START TEXT SECTION
German police have arrested three Syrian nationals suspected of being sent to the country by Islamic State (Isis), prosecutors have revealed.

The three men, aged between 17 and 26, were held at refugee centres in Schleswig Holstein and Lower Saxony, Welt reported. Mobile phones, hard drives and documents were seized in the raids, which involved the GSG9 specialist anti-terror unit.

The men are suspected of having been sent to the country in November 2015, "either to carry out a mission that they had been informed about or to wait for further instructions", prosecutors declared in a statement, reported Reuters.

"Concrete missions or orders have not so far been found in the course of investigations carried out so far."

German Interior Minister Thomas de Maziere said at a press conference the men may have had links with the Isis cell which carried out the Paris attacks in November 2015, in which 130 people were killed.

The three – named only as Mahir al-H, 17, Ibrahim M, 18, and Mohamed A, 26 – are believed to have travelled through Turkey and Greece using false passports, prosecutors said.

They are believed to have volunteered for the alleged mission, and Mahir al-H is thought to have received weapons and explosives training in Isis' Iraqi stronghold, Mosul.

The trio allegedly received fake passports, mobile phones fitted with a pre-installed communications programme, and four figure cash sums in US dollars before embarking for Europe.
END TEXT SECTION
START THE DATA
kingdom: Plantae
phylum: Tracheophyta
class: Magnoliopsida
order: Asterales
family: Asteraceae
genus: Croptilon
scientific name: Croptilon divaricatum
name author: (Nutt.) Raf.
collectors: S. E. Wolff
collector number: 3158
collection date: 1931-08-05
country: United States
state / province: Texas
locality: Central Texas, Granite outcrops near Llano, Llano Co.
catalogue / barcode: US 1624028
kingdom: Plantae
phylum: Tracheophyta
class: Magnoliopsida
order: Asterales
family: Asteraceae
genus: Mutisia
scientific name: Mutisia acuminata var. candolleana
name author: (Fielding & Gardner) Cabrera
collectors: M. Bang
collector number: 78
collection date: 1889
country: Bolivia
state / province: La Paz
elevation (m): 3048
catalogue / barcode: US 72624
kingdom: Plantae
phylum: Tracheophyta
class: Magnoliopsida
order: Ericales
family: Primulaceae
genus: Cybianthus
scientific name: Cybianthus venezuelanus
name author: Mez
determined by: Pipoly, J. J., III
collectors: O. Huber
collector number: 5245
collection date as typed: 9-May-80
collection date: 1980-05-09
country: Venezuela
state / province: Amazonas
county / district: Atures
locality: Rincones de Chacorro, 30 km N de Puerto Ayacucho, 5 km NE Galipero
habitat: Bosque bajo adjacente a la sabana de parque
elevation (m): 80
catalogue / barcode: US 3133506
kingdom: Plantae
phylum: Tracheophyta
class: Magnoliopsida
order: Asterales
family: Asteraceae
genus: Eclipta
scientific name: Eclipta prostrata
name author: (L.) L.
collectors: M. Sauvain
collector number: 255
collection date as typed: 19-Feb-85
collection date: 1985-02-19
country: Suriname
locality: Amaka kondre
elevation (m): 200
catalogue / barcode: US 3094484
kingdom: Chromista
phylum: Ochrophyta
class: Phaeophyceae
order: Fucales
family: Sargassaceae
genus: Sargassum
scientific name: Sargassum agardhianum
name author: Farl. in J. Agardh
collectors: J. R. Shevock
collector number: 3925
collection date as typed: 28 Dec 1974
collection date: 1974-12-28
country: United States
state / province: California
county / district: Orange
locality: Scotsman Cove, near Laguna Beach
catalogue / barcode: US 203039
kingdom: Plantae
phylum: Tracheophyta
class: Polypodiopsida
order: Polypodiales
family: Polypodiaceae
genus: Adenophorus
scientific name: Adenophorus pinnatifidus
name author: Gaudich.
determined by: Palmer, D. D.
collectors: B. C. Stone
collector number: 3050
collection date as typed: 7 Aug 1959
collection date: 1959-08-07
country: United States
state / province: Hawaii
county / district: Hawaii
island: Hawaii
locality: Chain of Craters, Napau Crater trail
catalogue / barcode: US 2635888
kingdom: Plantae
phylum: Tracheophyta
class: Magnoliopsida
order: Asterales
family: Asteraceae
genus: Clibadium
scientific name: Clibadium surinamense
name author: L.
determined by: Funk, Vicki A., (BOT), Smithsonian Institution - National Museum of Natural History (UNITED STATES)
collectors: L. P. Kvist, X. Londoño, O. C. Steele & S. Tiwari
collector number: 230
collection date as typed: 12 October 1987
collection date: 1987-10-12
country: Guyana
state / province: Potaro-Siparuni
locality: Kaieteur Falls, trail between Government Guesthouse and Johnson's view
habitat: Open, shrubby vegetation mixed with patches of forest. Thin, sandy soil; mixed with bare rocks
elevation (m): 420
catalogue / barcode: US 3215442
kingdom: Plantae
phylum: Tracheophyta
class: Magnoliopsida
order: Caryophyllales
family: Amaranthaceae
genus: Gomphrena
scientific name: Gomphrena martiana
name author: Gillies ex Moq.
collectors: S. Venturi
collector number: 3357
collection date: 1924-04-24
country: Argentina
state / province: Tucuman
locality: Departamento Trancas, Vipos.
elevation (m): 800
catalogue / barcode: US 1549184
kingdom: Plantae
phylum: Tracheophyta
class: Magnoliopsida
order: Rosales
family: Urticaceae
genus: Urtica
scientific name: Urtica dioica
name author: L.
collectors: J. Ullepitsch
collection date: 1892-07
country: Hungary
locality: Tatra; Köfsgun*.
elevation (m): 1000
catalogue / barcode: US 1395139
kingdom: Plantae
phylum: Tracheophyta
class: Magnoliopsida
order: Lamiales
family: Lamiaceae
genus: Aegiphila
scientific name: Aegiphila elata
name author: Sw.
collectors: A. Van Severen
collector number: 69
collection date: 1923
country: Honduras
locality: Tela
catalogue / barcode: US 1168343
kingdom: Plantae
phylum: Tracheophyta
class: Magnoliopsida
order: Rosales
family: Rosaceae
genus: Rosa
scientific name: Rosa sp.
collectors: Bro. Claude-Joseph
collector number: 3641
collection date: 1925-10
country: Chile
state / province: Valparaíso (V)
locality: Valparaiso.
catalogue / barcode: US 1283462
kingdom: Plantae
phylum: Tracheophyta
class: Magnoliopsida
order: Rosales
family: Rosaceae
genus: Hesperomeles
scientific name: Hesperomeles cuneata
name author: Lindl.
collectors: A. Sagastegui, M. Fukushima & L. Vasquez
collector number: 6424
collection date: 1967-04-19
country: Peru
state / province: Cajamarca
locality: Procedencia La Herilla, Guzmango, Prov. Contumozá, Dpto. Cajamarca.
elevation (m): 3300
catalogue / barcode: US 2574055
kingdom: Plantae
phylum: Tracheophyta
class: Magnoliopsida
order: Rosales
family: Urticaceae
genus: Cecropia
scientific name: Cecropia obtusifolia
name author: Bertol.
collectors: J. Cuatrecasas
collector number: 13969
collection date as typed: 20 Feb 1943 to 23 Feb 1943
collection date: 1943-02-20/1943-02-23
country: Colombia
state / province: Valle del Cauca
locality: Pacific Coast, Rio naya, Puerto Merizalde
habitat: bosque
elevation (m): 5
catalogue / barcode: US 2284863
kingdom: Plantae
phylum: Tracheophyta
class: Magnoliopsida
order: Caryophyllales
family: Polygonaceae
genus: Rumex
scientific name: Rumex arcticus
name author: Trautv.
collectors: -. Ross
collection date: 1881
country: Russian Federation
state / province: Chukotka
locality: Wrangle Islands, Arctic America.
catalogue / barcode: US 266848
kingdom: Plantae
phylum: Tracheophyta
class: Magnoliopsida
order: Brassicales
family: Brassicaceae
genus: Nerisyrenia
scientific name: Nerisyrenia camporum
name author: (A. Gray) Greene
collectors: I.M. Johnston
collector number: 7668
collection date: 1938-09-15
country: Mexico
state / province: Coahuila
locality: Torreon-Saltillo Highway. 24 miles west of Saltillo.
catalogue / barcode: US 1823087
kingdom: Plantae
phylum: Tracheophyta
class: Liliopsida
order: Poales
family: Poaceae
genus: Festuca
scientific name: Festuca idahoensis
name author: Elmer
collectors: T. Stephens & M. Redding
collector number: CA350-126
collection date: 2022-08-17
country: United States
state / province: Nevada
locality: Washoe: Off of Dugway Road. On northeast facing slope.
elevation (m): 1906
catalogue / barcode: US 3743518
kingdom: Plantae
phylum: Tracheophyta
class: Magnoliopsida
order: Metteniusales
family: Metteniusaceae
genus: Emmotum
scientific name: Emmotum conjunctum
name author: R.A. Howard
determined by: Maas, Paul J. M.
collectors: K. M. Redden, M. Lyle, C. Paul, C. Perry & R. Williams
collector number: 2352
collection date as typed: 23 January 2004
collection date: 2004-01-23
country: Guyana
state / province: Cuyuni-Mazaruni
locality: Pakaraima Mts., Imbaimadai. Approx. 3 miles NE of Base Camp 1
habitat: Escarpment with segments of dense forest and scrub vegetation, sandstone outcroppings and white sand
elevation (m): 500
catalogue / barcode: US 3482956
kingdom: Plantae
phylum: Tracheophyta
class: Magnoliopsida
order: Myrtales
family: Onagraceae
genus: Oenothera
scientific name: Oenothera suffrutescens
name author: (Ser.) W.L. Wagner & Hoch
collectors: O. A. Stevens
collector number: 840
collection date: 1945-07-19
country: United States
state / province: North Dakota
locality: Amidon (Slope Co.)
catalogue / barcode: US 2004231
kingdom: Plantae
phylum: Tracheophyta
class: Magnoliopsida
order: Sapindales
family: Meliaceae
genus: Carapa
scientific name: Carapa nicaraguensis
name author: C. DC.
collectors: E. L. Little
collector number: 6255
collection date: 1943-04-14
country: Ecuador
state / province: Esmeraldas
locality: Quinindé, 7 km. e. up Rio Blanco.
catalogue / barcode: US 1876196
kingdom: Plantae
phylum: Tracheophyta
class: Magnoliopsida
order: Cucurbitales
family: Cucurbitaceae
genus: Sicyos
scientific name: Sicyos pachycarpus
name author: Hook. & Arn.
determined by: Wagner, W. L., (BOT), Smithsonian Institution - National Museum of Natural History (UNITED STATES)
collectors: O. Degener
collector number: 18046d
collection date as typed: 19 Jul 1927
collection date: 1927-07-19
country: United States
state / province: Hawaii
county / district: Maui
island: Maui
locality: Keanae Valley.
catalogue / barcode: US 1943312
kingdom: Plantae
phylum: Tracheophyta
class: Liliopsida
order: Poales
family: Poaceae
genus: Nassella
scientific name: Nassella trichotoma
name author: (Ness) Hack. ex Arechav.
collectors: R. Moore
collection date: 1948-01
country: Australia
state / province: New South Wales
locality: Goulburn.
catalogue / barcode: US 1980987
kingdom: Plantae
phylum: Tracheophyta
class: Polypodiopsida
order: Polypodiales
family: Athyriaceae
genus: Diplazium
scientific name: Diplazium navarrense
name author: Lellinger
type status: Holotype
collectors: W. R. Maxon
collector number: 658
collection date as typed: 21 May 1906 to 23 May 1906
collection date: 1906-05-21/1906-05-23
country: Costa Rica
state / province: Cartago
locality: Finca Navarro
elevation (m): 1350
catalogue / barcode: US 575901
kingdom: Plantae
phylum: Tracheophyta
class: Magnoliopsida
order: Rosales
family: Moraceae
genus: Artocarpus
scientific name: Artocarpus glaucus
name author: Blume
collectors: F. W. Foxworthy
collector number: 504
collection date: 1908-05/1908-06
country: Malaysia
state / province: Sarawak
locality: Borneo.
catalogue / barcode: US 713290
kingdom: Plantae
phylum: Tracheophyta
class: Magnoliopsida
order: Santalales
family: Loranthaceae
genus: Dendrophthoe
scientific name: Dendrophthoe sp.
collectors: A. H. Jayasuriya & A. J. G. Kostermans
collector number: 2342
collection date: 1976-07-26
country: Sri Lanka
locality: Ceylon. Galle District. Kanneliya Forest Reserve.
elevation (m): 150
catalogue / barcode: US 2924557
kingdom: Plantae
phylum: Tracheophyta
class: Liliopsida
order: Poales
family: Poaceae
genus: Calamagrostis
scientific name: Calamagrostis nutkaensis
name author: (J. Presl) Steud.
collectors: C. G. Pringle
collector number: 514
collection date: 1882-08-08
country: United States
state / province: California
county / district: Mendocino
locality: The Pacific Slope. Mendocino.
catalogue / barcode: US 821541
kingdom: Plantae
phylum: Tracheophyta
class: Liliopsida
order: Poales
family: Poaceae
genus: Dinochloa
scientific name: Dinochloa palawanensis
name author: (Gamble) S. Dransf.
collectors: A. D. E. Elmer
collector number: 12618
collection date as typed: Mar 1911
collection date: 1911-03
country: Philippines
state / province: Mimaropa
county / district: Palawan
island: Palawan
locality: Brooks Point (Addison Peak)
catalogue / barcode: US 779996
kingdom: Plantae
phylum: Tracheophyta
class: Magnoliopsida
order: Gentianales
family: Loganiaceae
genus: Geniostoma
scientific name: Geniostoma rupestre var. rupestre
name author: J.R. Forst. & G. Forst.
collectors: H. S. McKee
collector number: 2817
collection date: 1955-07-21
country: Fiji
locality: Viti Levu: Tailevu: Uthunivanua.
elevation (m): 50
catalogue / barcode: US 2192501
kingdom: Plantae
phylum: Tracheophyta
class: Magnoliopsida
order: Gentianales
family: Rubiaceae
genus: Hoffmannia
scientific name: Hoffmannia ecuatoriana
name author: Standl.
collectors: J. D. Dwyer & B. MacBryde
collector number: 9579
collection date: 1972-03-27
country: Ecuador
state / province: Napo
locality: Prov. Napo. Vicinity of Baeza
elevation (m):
END THE DATA
=== ABOUT THIS TASK ===
Write the next part of the news report on the German arrests of three Syrian suspects, picking up after its last sentence. The data can be set aside.

=== RESULT OF THE EXERCISE ===
De Maziere said that they were trafficked into Europe by the same organisation that smuggled in the men who blew themselves up outside Paris' Stade de France on 13 November. Their passports were made in the same workshop as those of the Paris attackers, and the three "could have been a sleeper cell", de Maziere said.

Investigators placed the men under surveillance after receiving a tip-off from Germany's domestic intelligence agency, the BfV, reported German press agency DPA.

In July, a 17-year-old Afghan refugee injured several people in a knife and axe attack on a train in Wurzburg, Bavaria. Days later a 27-year-old Syrian refugee detonated a suicide bomb near a music festival in Ansbach, Bavaria, injuring 12.

In videos released by IS after their deaths, both attackers had pledged allegiance to the group.

In May, German media reported that police had received nearly 400 tip-offs about terrorists posing as refugees, with 40 cases under active investigation.

Following the attacks there has been a decline in support for Chancellor Angela Merkel's government and its policy of welcoming refugees into the country.